Assange’s wife urges EU to pressure US to secure release
STRASBOURG, France: The European Union must take a “firm stance” with the United States to secure the release of Wikileaks founder Julian Assange, detained in Britain, his wife said on Tuesday.
The Australian publisher is the subject of a US extradition request to stand trial for leaking US military secrets about the wars in Iraq and Afghanistan. He was a finalist for this year’s Sakharov Prize for Freedom of Thought – an award established in 1988 by the European Parliament.
“I hope that the European institutions now take a clear position. They have the legitimacy of their own parliament to adopt a firm position. And that is what it will take, because this is a political matter,” said Stella Assange.
“This requires political pressure on the European Union’s close ally, the United States,” she told a press conference at the European Parliament in Strasbourg. The Sakharov Prize will finally be awarded on Wednesday in Strasbourg to the Ukrainian people.
Assange’s wife said that by making him one of the finalists for the accolade, Brussels had “signalled politically that this case is important for the European Union, European citizens and the European press”. “It is now up to the European institutions to understand that they have a clear mandate from the European Parliament to take charge of this case and advocate for Julian’s release.”

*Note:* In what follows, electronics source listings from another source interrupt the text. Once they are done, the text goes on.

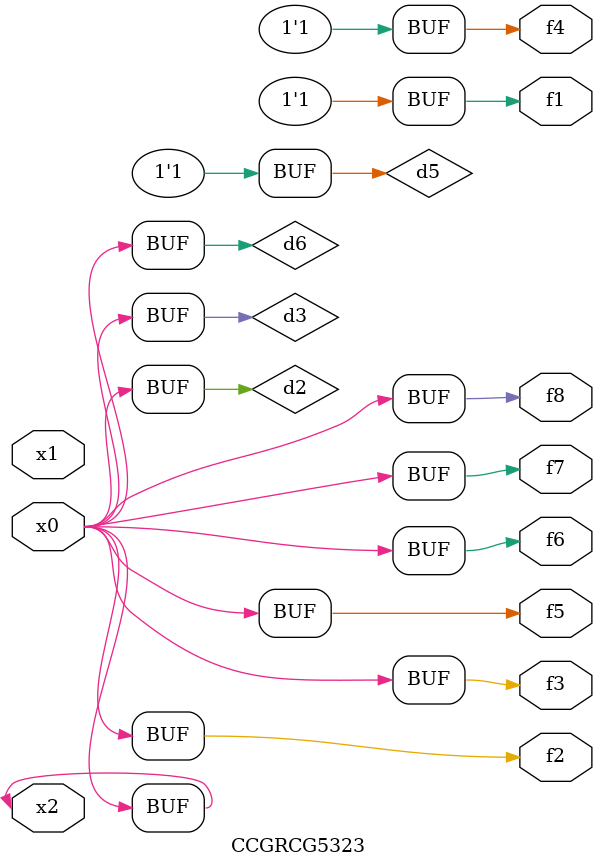
<source format=v>
module CCGRCG5323(
	input x0, x1, x2,
	output f1, f2, f3, f4, f5, f6, f7, f8
);

	wire d1, d2, d3, d4, d5, d6;

	xnor (d1, x2);
	buf (d2, x0, x2);
	and (d3, x0);
	xnor (d4, x1, x2);
	nand (d5, d1, d3);
	buf (d6, d2, d3);
	assign f1 = d5;
	assign f2 = d6;
	assign f3 = d6;
	assign f4 = d5;
	assign f5 = d6;
	assign f6 = d6;
	assign f7 = d6;
	assign f8 = d6;
endmodule

</source>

She added that Belmarsh Prison, the high-security facility where Assange is being held outside London, had refused her permission to give a statement via video link. The US Department of Justice charged Assange under the Espionage Act of 1917 after the 51-year-old published in 2010 the first of hundreds of thousands of US diplomatic cables obtained by WikiLeaks.
He was arrested in London in 2019 after seven years in the Ecuadorian embassy. Stella Assange has said a decision from the High Court in London is expected at any time on her appeal against extradition to the United States. He could face decades in prison if convicted.